- Forestville Location within the state of Pennsylvania Forestville Forestville (the United States)
- Coordinates: 40°41′25″N 76°17′43″W﻿ / ﻿40.69028°N 76.29528°W
- Country: United States
- State: Pennsylvania
- County: Schuylkill
- Township: Cass

Area
- • Total: 0.85 sq mi (2.2 km^{2})
- • Land: 0.85 sq mi (2.2 km^{2})

Population (2000)
- • Total: 431
- • Density: 510/sq mi (200/km^{2})
- Time zone: UTC-5 (Eastern (EST))
- • Summer (DST): UTC-4 (EDT)

= Forestville, Schuylkill County, Pennsylvania =

Unincorporated community in Pennsylvania, US

Forestville is a census-designated place (CDP) in Schuylkill County, Pennsylvania, United States. The population was 431 at the 2000 census.

==Geography==
Forestville is located at (40.690267, -76.295394).

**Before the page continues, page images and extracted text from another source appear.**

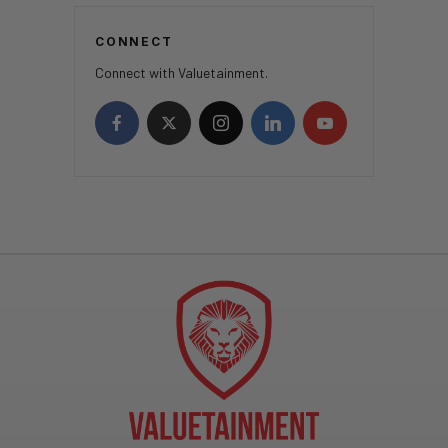
CONNECT
Connect with Valuetainment.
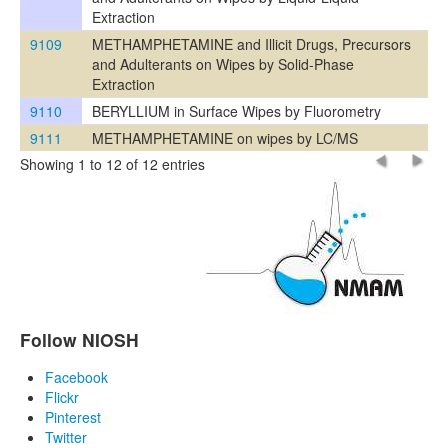
Extraction
9109
METHAMPHETAMINE and Illicit Drugs, Precursors
and Adulterants on Wipes by Solid-Phase
Extraction
9110
BERYLLIUM in Surface Wipes by Fluorometry
9111
METHAMPHETAMINE on wipes by LC/MS
Showing 1 to 12 of 12 entries
Follow NIOSH
Facebook
Flickr
Pinterest
Twitter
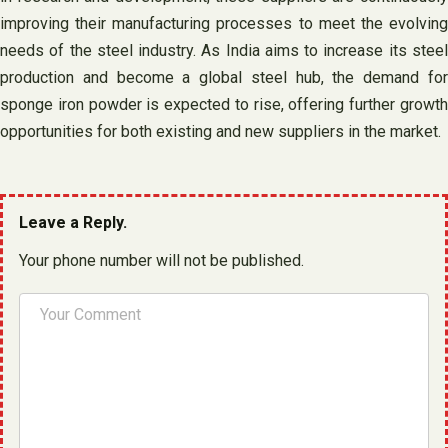
improving their manufacturing processes to meet the evolving
needs of the steel industry. As India aims to increase its steel
production and become a global steel hub, the demand for
sponge iron powder is expected to rise, offering further growth
opportunities for both existing and new suppliers in the market.
Leave a Reply.
Your phone number will not be published.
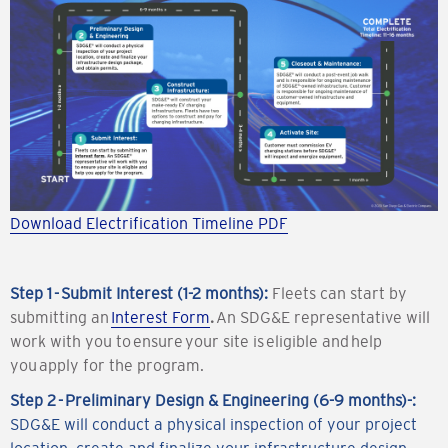
Download Electrification Timeline PDF
Step 1 - Submit Interest (1-2 months):
Fleets can start by
submitting an
Interest Form
.
An SDG&E representative will
work with you to ensure your site is eligible and help
you apply for the program.
Step 2 - Preliminary Design & Engineering (6-9 months)-:
SDG&E will conduct a physical inspection of your project
location, create and finalize your infrastructure design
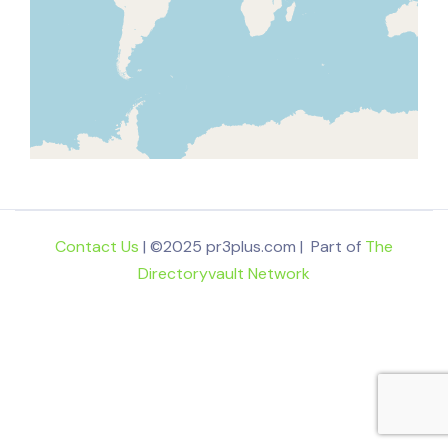
Contact Us
| ©2025 pr3plus.com | Part of
The
Directoryvault Network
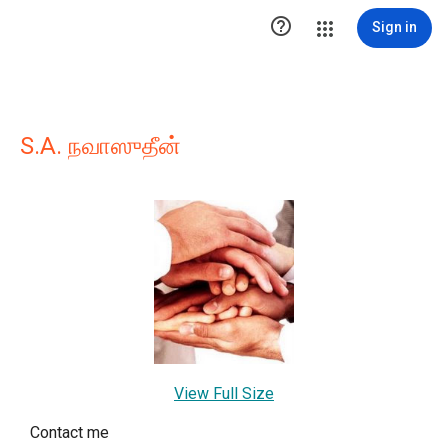

Sign in
S.A. நவாஸுதீன்
View Full Size
Contact me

According to the United States Census Bureau, the CDP has a total area of 0.9 sqmi, all land.

==Demographics==

At the 2000 census there were 431 people, 191 households, and 126 families living in the CDP. The population density was 505.8 PD/sqmi. There were 207 housing units at an average density of 242.9 /sqmi. The racial makeup of the CDP was 100.00% White.
Of the 191 households 24.6% had children under the age of 18 living with them, 50.8% were married couples living together, 12.0% had a female householder with no husband present, and 34.0% were non-families. 30.9% of households were one person and 15.2% were one person aged 65 or older. The average household size was 2.26 and the average family size was 2.84.

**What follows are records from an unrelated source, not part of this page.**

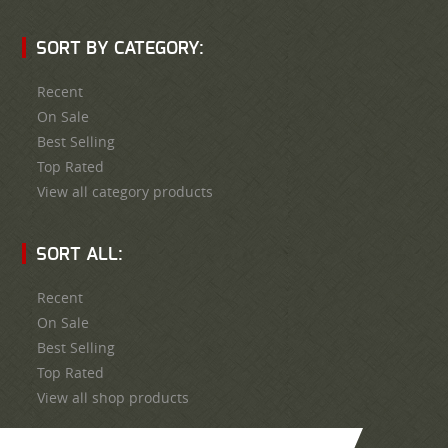
SORT BY CATEGORY:
Recent
On Sale
Best Selling
Top Rated
View all category products
SORT ALL:
Recent
On Sale
Best Selling
Top Rated
View all shop products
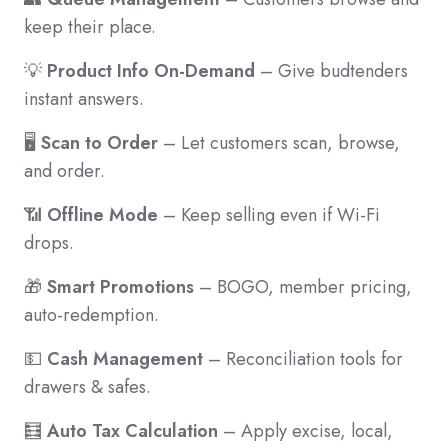
keep their place.
💡
Product Info On-Demand
– Give budtenders
instant answers.
🖥️
Scan to Order
– Let customers scan, browse,
and order.
📶
Offline Mode
– Keep selling even if Wi-Fi
drops.
🎁
Smart Promotions
– BOGO, member pricing,
auto-redemption.
💵
Cash Management
– Reconciliation tools for
drawers & safes.
🧮
Auto Tax Calculation
– Apply excise, local,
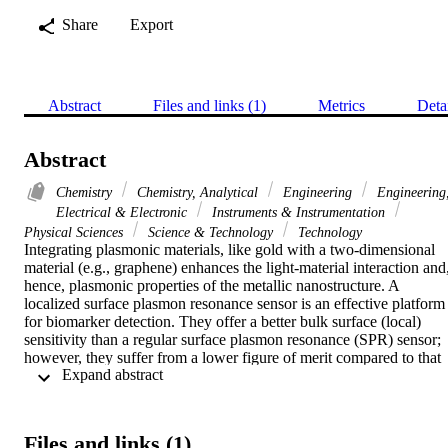
Share
Export
Abstract
Files and links (1)
Metrics
Deta
Abstract
Chemistry
Chemistry, Analytical
Engineering
Engineering
Electrical & Electronic
Instruments & Instrumentation
Physical Sciences
Science & Technology
Technology
Integrating plasmonic materials, like gold with a two-dimensional 
material (e.g., graphene) enhances the light-material interaction and,
hence, plasmonic properties of the metallic nanostructure. A 
localized surface plasmon resonance sensor is an effective platform 
for biomarker detection. They offer a better bulk surface (local) 
sensitivity than a regular surface plasmon resonance (SPR) sensor; 
however, they suffer from a lower figure of merit compared to that 
 Expand abstract 
one in a propagating surface plasmon resonance sensors. In this 
work, a decorated multilayer graphene film with an Au 
nanostructures was proposed as a liquid sensor. The results showed 
a significant improvement in the figure of merit compared with other
Files and links (1)
reported localized surface plasmon resonance sensors. The 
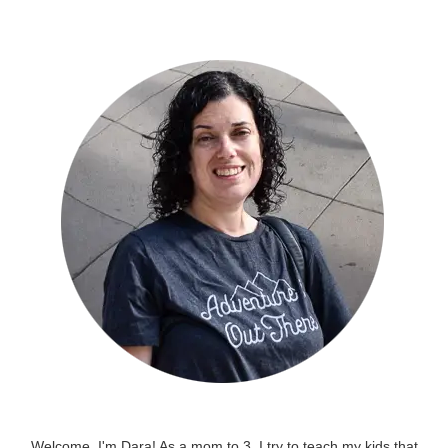
Welcome, I'm Dara! As a mom to 3, I try to teach my kids that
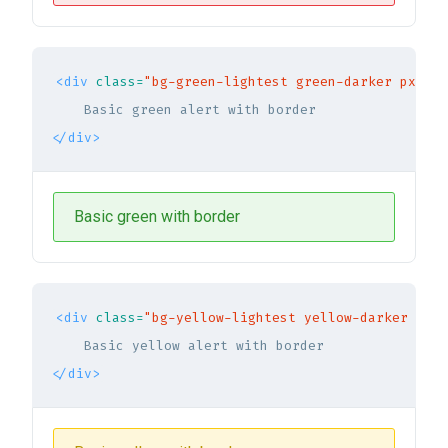
<div
class=
"bg-green-lightest green-darker px-5 p
</div>
Basic green with border
<div
class=
"bg-yellow-lightest yellow-darker px-5
</div>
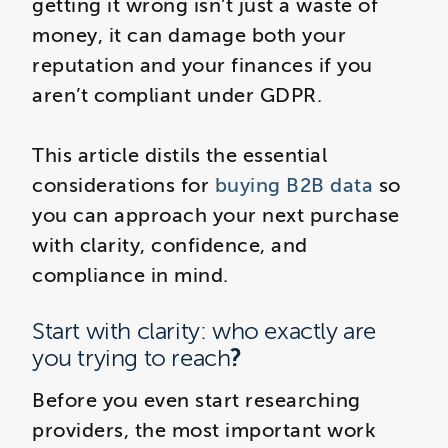
getting it wrong isn’t just a waste of
money, it can damage both your
reputation and your finances if you
aren’t compliant under GDPR.
This article distils the essential
considerations for
buying B2B data
so
you can approach your next purchase
with clarity, confidence, and
compliance in mind.
Start with clarity: who exactly are
?
you trying to reach
Before you even start researching
providers, the most important work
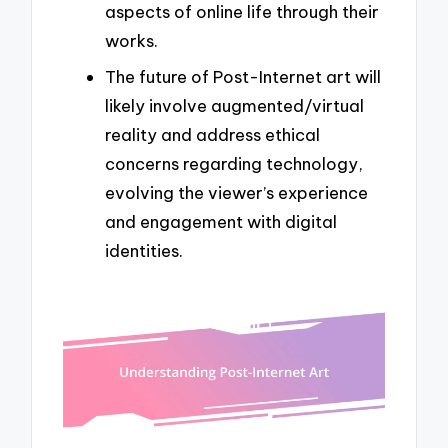
aspects of online life through their
works.
The future of Post-Internet art will
likely involve augmented/virtual
reality and address ethical
concerns regarding technology,
evolving the viewer’s experience
and engagement with digital
identities.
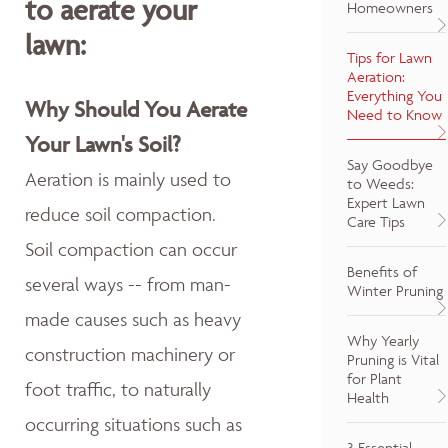
to aerate your
Homeowners
lawn:
Tips for Lawn
Aeration:
Everything You
Why Should You Aerate
Need to Know
Your Lawn's Soil?
Say Goodbye
Aeration is mainly used to
to Weeds:
Expert Lawn
reduce soil compaction.
Care Tips
Soil compaction can occur
Benefits of
several ways -- from man-
Winter Pruning
made causes such as heavy
Why Yearly
construction machinery or
Pruning is Vital
for Plant
foot traffic, to naturally
Health
occurring situations such as
3 Essential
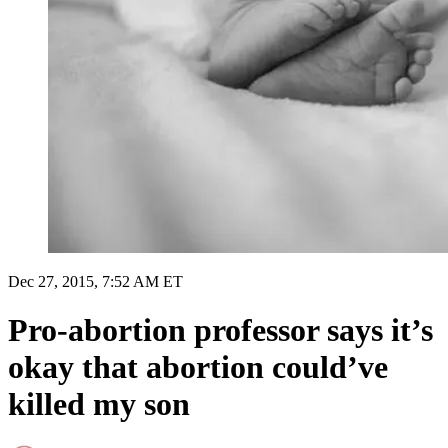
Dec 27, 2015, 7:52 AM ET
Pro-abortion professor says it’s
okay that abortion could’ve
killed my son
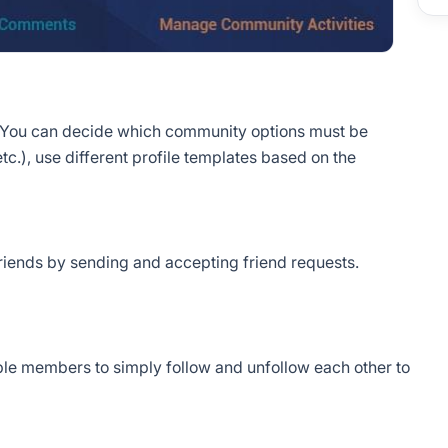
 You can decide which community options must be
etc.), use different profile templates based on the
riends by sending and accepting friend requests.
nable members to simply follow and unfollow each other to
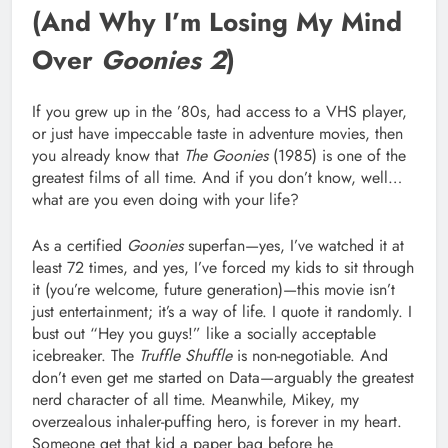
(And Why I’m Losing My Mind
Over
Goonies 2
)
If you grew up in the ’80s, had access to a VHS player,
or just have impeccable taste in adventure movies, then
you already know that
The Goonies
(1985) is one of the
greatest films of all time. And if you don’t know, well…
what are you even doing with your life?
As a certified
Goonies
superfan—yes, I’ve watched it at
least 72 times, and yes, I’ve forced my kids to sit through
it (you’re welcome, future generation)—this movie isn’t
just entertainment; it’s a way of life. I quote it randomly. I
bust out “Hey you guys!” like a socially acceptable
icebreaker. The
Truffle Shuffle
is non-negotiable. And
don’t even get me started on Data—arguably the greatest
nerd character of all time. Meanwhile, Mikey, my
overzealous inhaler-puffing hero, is forever in my heart.
Someone get that kid a paper bag before he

The age distribution was 17.6% under the age of 18, 6.7% from 18 to 24, 24.8% from 25 to 44, 27.1% from 45 to 64, and 23.7% 65 or older. The median age was 46 years. For every 100 females, there were 88.2 males. For every 100 females age 18 and over, there were 88.8 males.

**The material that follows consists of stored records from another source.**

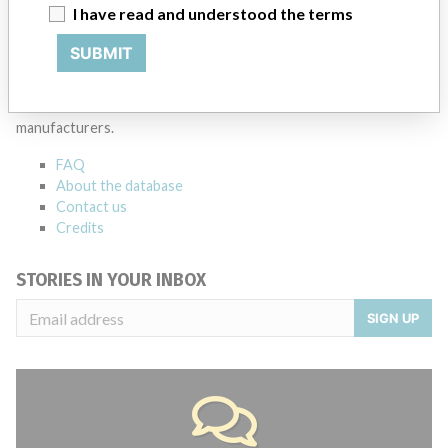
I have read and understood the terms
SUBMIT
ABOUT THIS DATABASE
Explore more than 120,000 Recalls, Safety Alerts and Field Safety
Notices of medical devices and their connections with their
manufacturers.
FAQ
About the database
Contact us
Credits
STORIES IN YOUR INBOX
SIGN UP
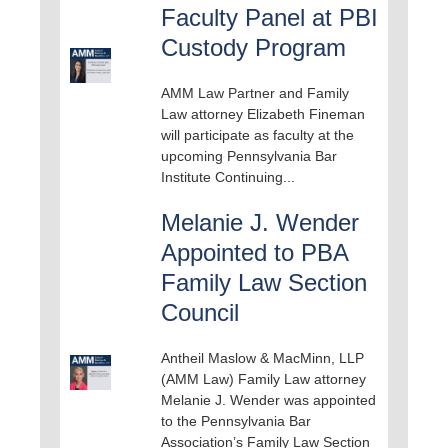
Faculty Panel at PBI
Custody Program
AMM Law Partner and Family
Law attorney Elizabeth Fineman
will participate as faculty at the
upcoming Pennsylvania Bar
Institute Continuing...
Melanie J. Wender
Appointed to PBA
Family Law Section
Council
Antheil Maslow & MacMinn, LLP
(AMM Law) Family Law attorney
Melanie J. Wender was appointed
to the Pennsylvania Bar
Association’s Family Law Section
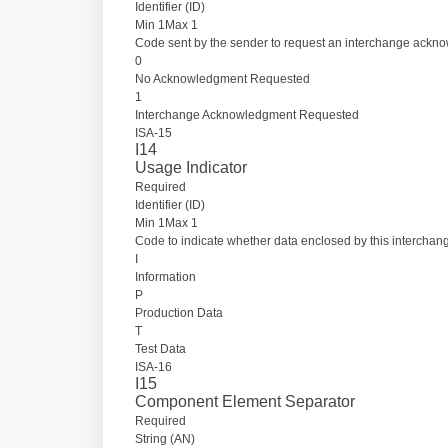
Identifier (ID)
Min 1Max 1
Code sent by the sender to request an interchange ackn
0
No Acknowledgment Requested
1
Interchange Acknowledgment Requested
ISA-15
I14
Usage Indicator
Required
Identifier (ID)
Min 1Max 1
Code to indicate whether data enclosed by this interchang
I
Information
P
Production Data
T
Test Data
ISA-16
I15
Component Element Separator
Required
String (AN)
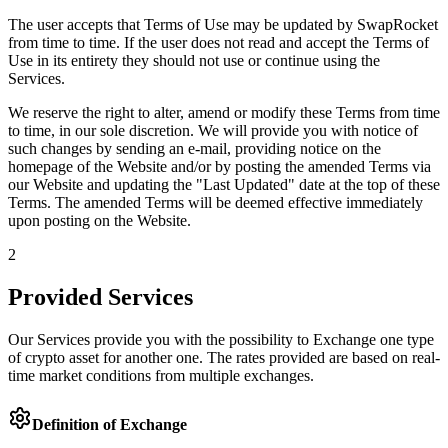
The user accepts that Terms of Use may be updated by SwapRocket
from time to time. If the user does not read and accept the Terms of
Use in its entirety they should not use or continue using the
Services.
We reserve the right to alter, amend or modify these Terms from time
to time, in our sole discretion. We will provide you with notice of
such changes by sending an e-mail, providing notice on the
homepage of the Website and/or by posting the amended Terms via
our Website and updating the "Last Updated" date at the top of these
Terms. The amended Terms will be deemed effective immediately
upon posting on the Website.
2
Provided Services
Our Services provide you with the possibility to Exchange one type
of crypto asset for another one. The rates provided are based on real-
time market conditions from multiple exchanges.
Definition of Exchange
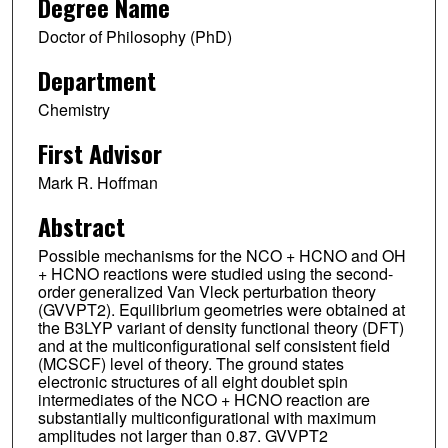
Degree Name
Doctor of Philosophy (PhD)
Department
Chemistry
First Advisor
Mark R. Hoffman
Abstract
Possible mechanisms for the NCO + HCNO and OH
+ HCNO reactions were studied using the second-
order generalized Van Vleck perturbation theory
(GVVPT2). Equilibrium geometries were obtained at
the B3LYP variant of density functional theory (DFT)
and at the multiconfigurational self consistent field
(MCSCF) level of theory. The ground states
electronic structures of all eight doublet spin
intermediates of the NCO + HCNO reaction are
substantially multiconfigurational with maximum
amplitudes not larger than 0.87. GVVPT2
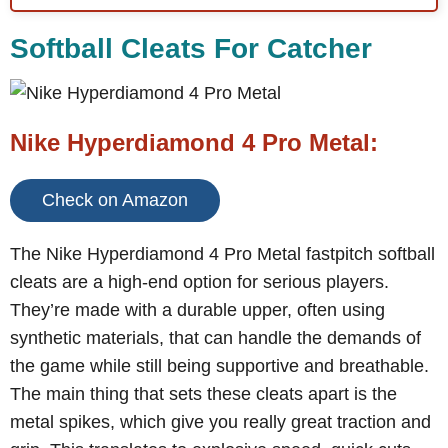
Softball Cleats For Catcher
Nike Hyperdiamond 4 Pro Metal:
Check on Amazon
The Nike Hyperdiamond 4 Pro Metal fastpitch softball
cleats are a high-end option for serious players.
They’re made with a durable upper, often using
synthetic materials, that can handle the demands of
the game while still being supportive and breathable.
The main thing that sets these cleats apart is the
metal spikes, which give you really great traction and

The median household income was $35,156 and the median family income was $41,250. Males had a median income of $36,250 versus $20,313 for females. The per capita income for the CDP was $20,599. About 5.3% of families and 6.9% of the population were below the poverty line, including 4.2% of those under age 18 and 10.2% of those age 65 or over.

Historical population
| Census | Pop. | Note | %± |
|---|---|---|---|
| 2000 | 431 |  | — |

==Education==
The school district is Minersville Area School District.